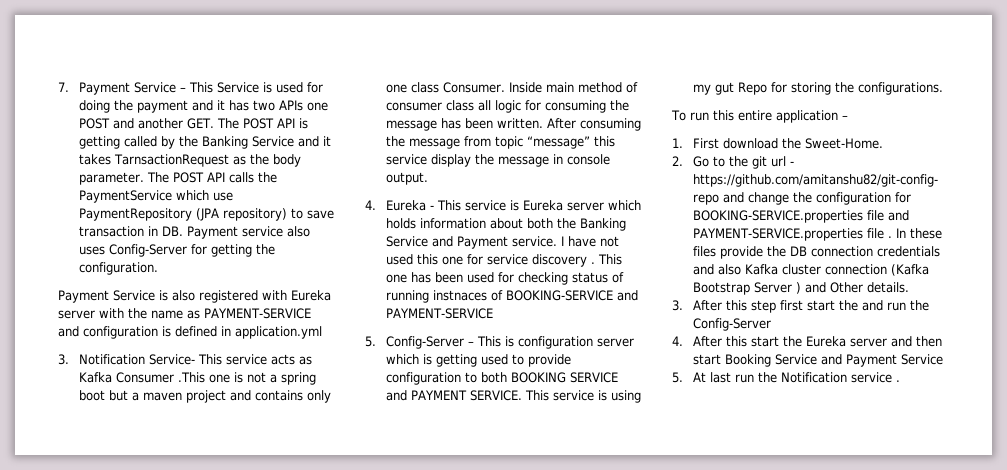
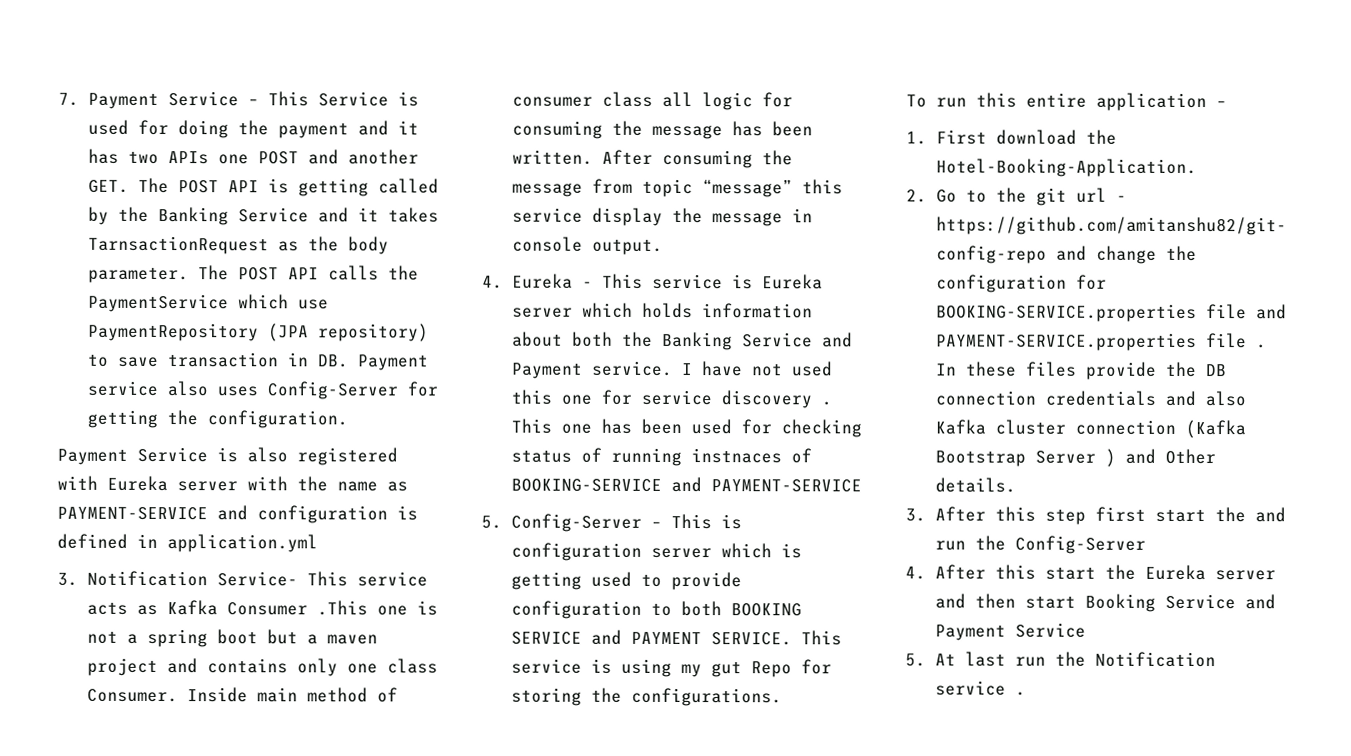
[804,138,883,149] Sweet-Home. -> [935,158,1197,177] Hotel-Booking-Application.

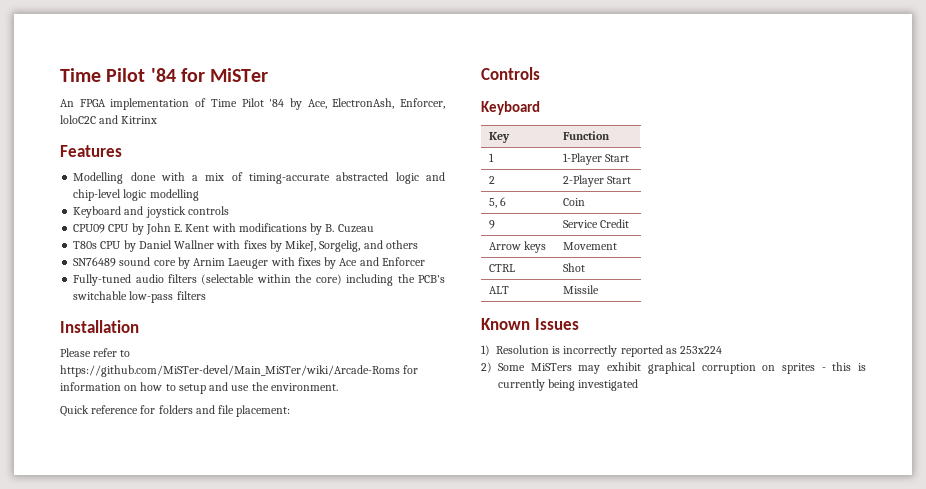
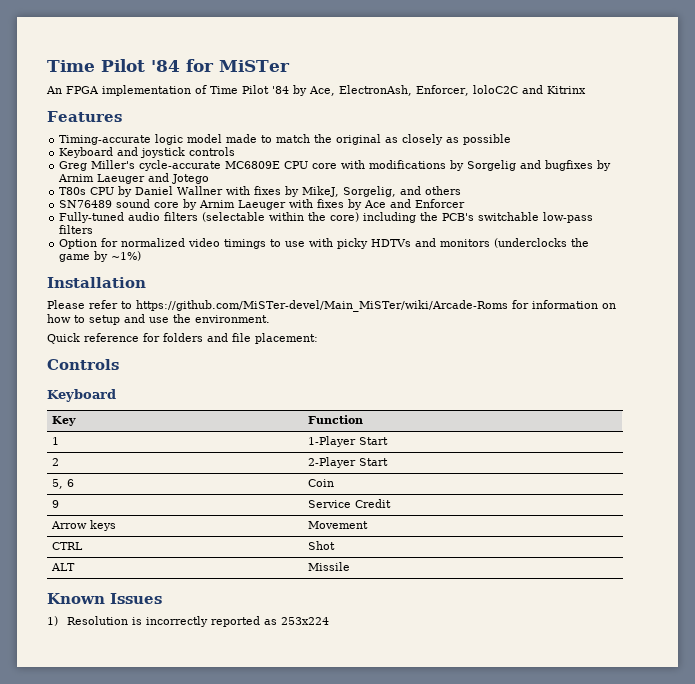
[73,172,445,184] [73,189,199,201] [73,206,229,218] [73,223,374,235] Modelling done with a mix of timing-accurate abstracted logic and chip-level logic modelling // Keyboard and joystick controls // CPU09 CPU by John E. Kent with modifications by B. Cuzeau -> [59,134,512,145] [59,147,236,158] [59,160,612,171] [58,173,210,184] Timing-accurate logic model made to match the original as closely as possible // Keyboard and joystick controls // Greg Miller's cycle-accurate MC6809E CPU core with modifications by Sorgelig and bugfixes by Arnim Laeuger and Jotego
(206, 295) none -> [59,238,590,249] [59,251,142,262] // Option for normalized video timings to use with picky HDTVs and monitors (underclocks the game by ~1%)
[481,362,866,374] [498,379,639,391] // 2) Some MiSTers may exhibit graphical corruption on sprites - this is currently being investigated -> (330, 621) none

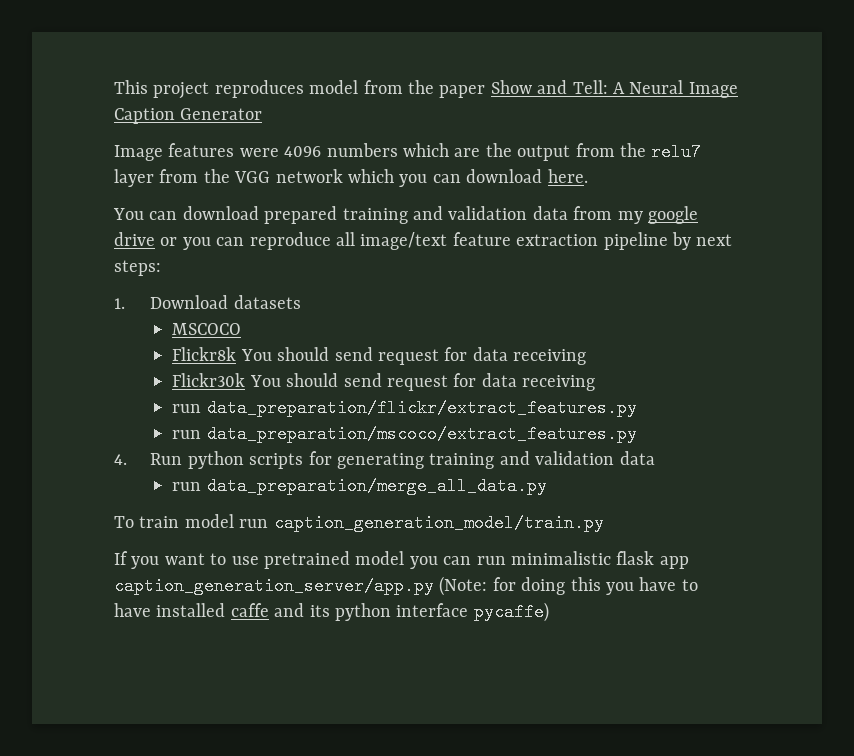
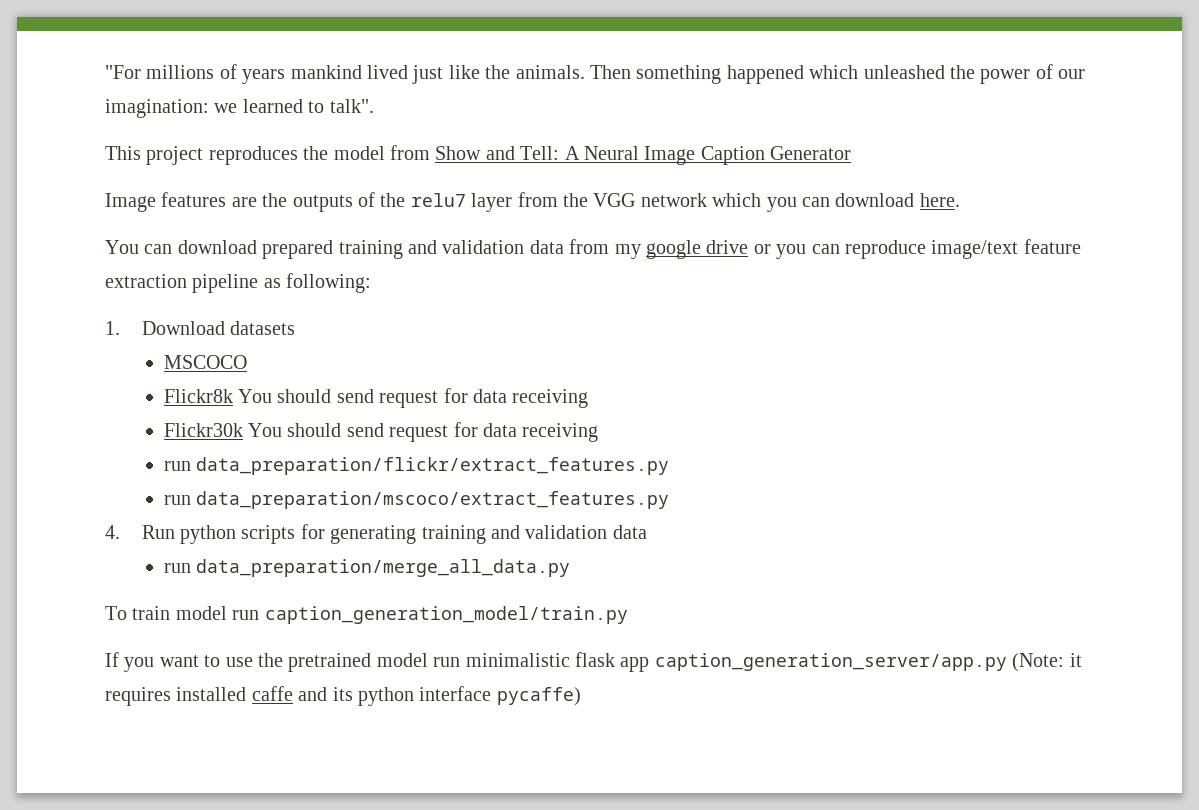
(114, 87) none -> [105,64,1086,84] [105,99,374,118] "For millions of years mankind lived just like the animals. Then something happened which unleashed the power of our imagination: we learned to talk". //
(304, 89) none -> [303,146,329,160] the
[408,80,486,98] the paper -> (430, 152) none
[239,143,615,161] were 4096 numbers which are the output from -> [231,192,375,212] are the outputs of
[336,232,355,246] all -> (926, 249) none
[671,232,733,250] [114,260,161,276] by next steps: -> [263,273,372,293] as following:
(259, 560) none -> [258,653,283,667] the
[409,556,472,569] you can -> (428, 660) none
[492,577,698,595] [114,603,151,617] for doing this you have to have -> [1069,653,1082,667] [105,687,171,706] it requires

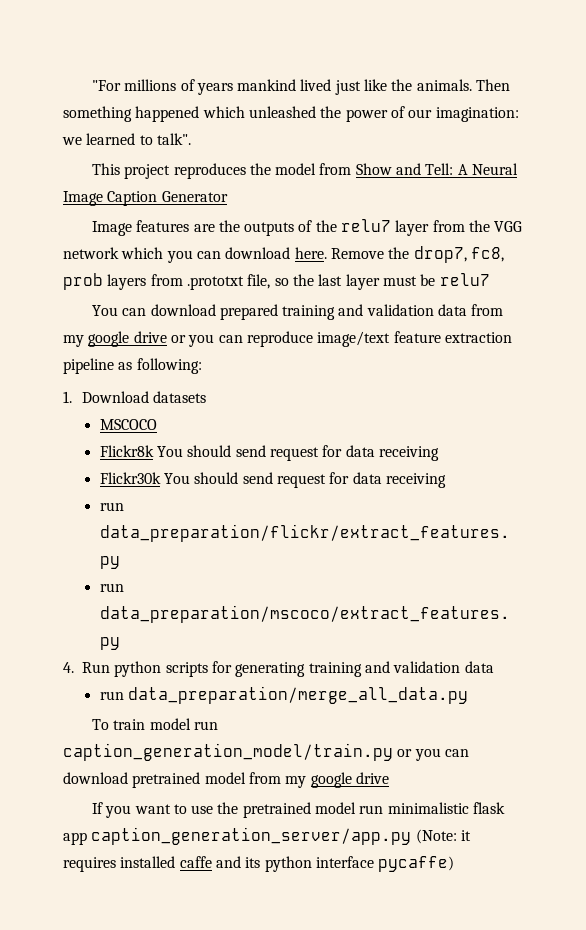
(960, 200) none -> [330,246,504,263] [63,273,490,290] Remove the drop7, fc8, prob layers from .prototxt file, so the last layer must be relu7
(628, 615) none -> [397,748,469,761] [63,772,389,788] or you can download pretrained model from my google drive

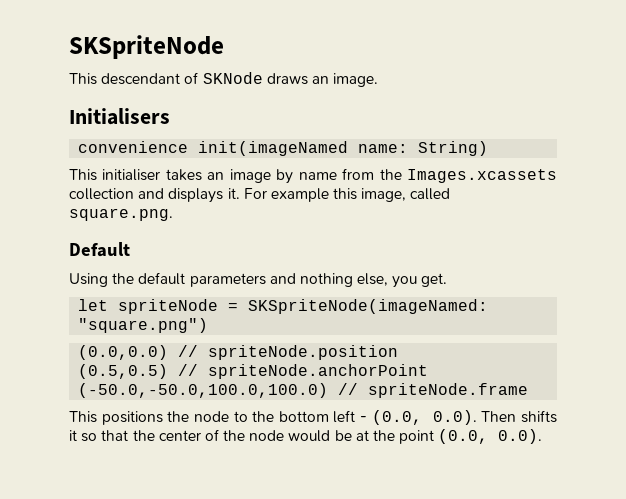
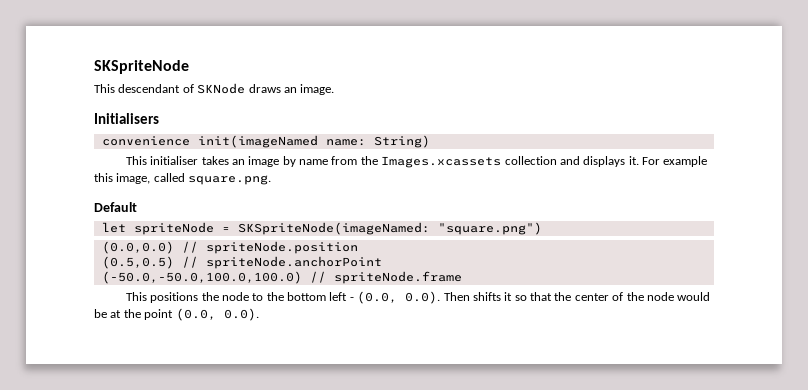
[69,272,448,288] // Using the default parameters and nothing else, you get. -> (137, 207) none

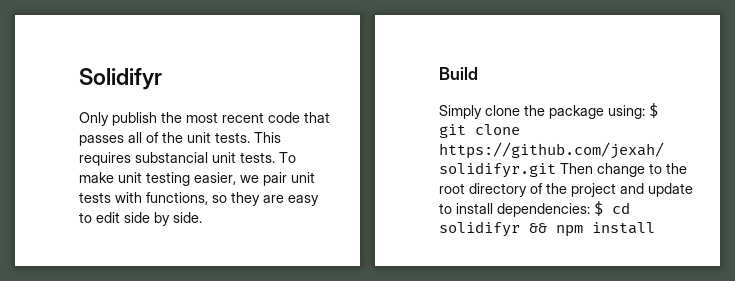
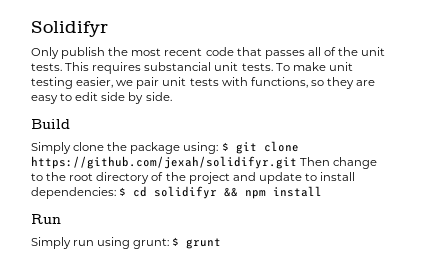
(655, 228) none -> [31,214,61,224] [31,237,222,249] // Run // Simply run using grunt: $ grunt

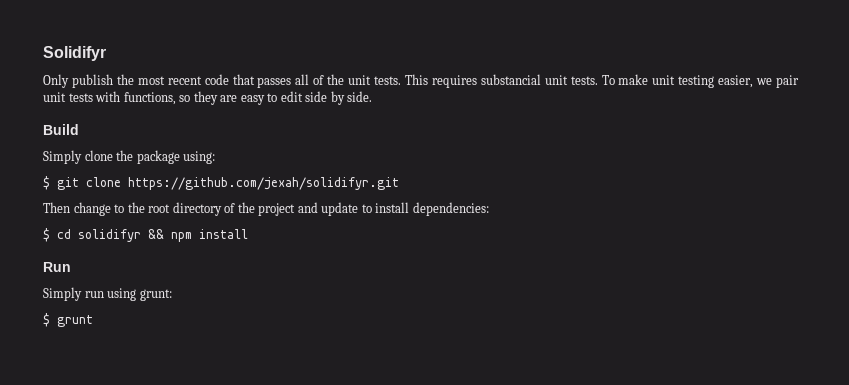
(219, 148) none -> (216, 157) //
(297, 162) none -> (399, 183) //
(116, 193) none -> (489, 209) //
(170, 243) none -> (172, 295) //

···

Task to carry out: Before answering, please find the line containing "[492,577,698,595] [114,603,151,617] for" above, then copy exactly from it through the last line of the entries, both included, without pictures.

Your solution:
[492,577,698,595] [114,603,151,617] for doing this you have to have -> [1069,653,1082,667] [105,687,171,706] it requires

(960, 200) none -> [330,246,504,263] [63,273,490,290] Remove the drop7, fc8, prob layers from .prototxt file, so the last layer must be relu7
(628, 615) none -> [397,748,469,761] [63,772,389,788] or you can download pretrained model from my google drive

[69,272,448,288] // Using the default parameters and nothing else, you get. -> (137, 207) none

(655, 228) none -> [31,214,61,224] [31,237,222,249] // Run // Simply run using grunt: $ grunt

(219, 148) none -> (216, 157) //
(297, 162) none -> (399, 183) //
(116, 193) none -> (489, 209) //
(170, 243) none -> (172, 295) //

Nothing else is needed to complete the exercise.